SOURCE EXCERPT —
* start *
Execute a SQL query on the All of Us database

Description

Executes an SQL query on the All of Us database

Usage

aou_sql(
  query,
  collect = FALSE,
  debug = FALSE,
  ...,
  con = getOption("aou.default.con"),
  CDR = getOption("aou.default.cdr")
)

Arguments

query A SQL query (BigQuery dialect) to be executed. Interpreted with glue::glue(), so expressions enclosed with braces will be evaluated. References to “{CDR}” or “{cdr}” will be evaluated automatically (see examples).
collect Whether to bring the resulting table into local memory (collect = TRUE) as a dataframe or leave as a reference to a database table (for continued analysis using, e.g., dbplyr). Defaults to FALSE.
debug Print the query to the console; useful for debugging.
All other arguments passed to bigrquery::bq_table_download() if collect = TRUE.
con Connection to the allofus SQL database. Defaults to getOption(“aou.default.con”), which is created automatically with aou_connect(). Only needed if collect = FALSE.
CDR The name of the "curated data repository" that will be used in any references of the form “{CDR}” or “{cdr}” in the query (see examples). Defaults to getOption(“aou.default.cdr”), which is Sys.getenv(‘WORKSPACE_CDR’) if not specified otherwise (i.e., the "mainline" CDR). On the controlled tier, specify the "base" CDR with CDR = paste0(Sys.getenv(‘WORKSPACE_CDR’), “_base”).

Value

A dataframe if collect = TRUE; a reference to a remote database table if not.

Examples

library(allofus)


# Examples based on AoU snippets
aou_sql("
  -- Compute the count of unique participants in our All of Us cohort.
  SELECT
  COUNT(DISTINCT person_id) AS total_number_of_participants
  FROM
  `{CDR}.person`
", collect = TRUE)

MEASUREMENT_OF_INTEREST <- "hemoglobin"
aou_sql('
-- Compute summary information for our measurements of interest for our cohort.
--
-- PARAMETERS:
--   MEASUREMENT_OF_INTEREST: a case-insensitive string, such as "hemoglobin", to be compared
--                            to all measurement concept names to identify those of interest

WITH
  --
  -- Use a case insensitive string to search the measurement concept names of those
  -- measurements we do have in the measurements table.
  --
  labs_of_interest AS (
  SELECT
    measurement_concept_id,
    measurement_concept.concept_name AS measurement_name,
    unit_concept_id,
    unit_concept.concept_name AS unit_name
  FROM
    `{CDR}.measurement`
  LEFT JOIN `{CDR}.concept` AS measurement_concept
  ON measurement_concept.concept_id = measurement_concept_id
  LEFT JOIN `{CDR}.concept` AS unit_concept
  ON unit_concept.concept_id = unit_concept_id
  WHERE
    REGEXP_CONTAINS(measurement_concept.concept_name, r"(?i){MEASUREMENT_OF_INTEREST}")
* end *
INFORMATION SHOWN —
* start *
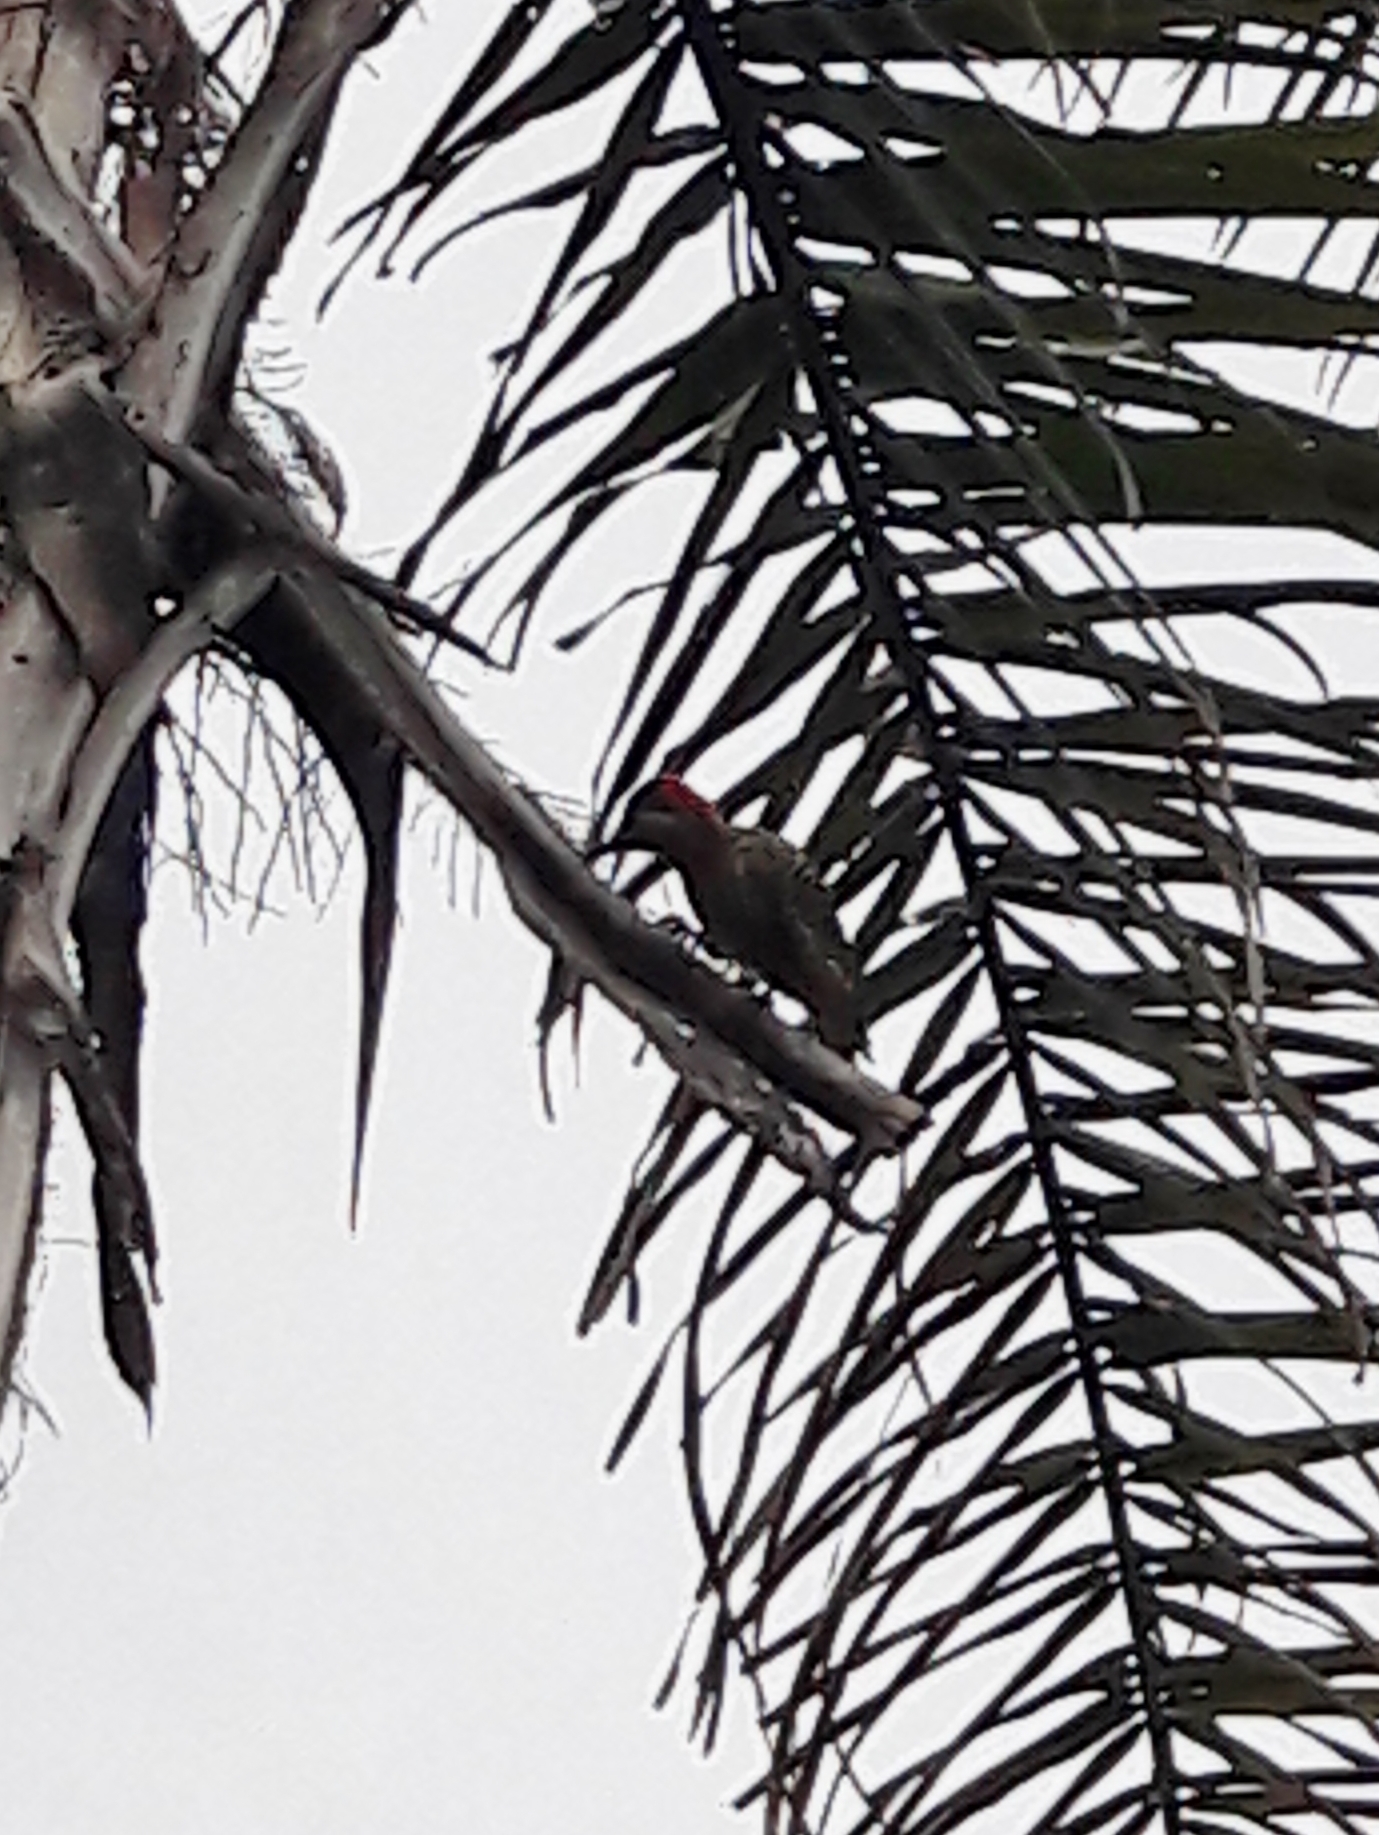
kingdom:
* end *
Answer these questions about the aou_sql documentation:
1. Which function interprets the query argument?
2. What does aou_sql return when collect = TRUE?
3. In the first example, what alias is given to the count of distinct person_id values?
The material has no connection to the aou_sql documentation.

1. glue::glue()
2. A dataframe
3. total_number_of_participants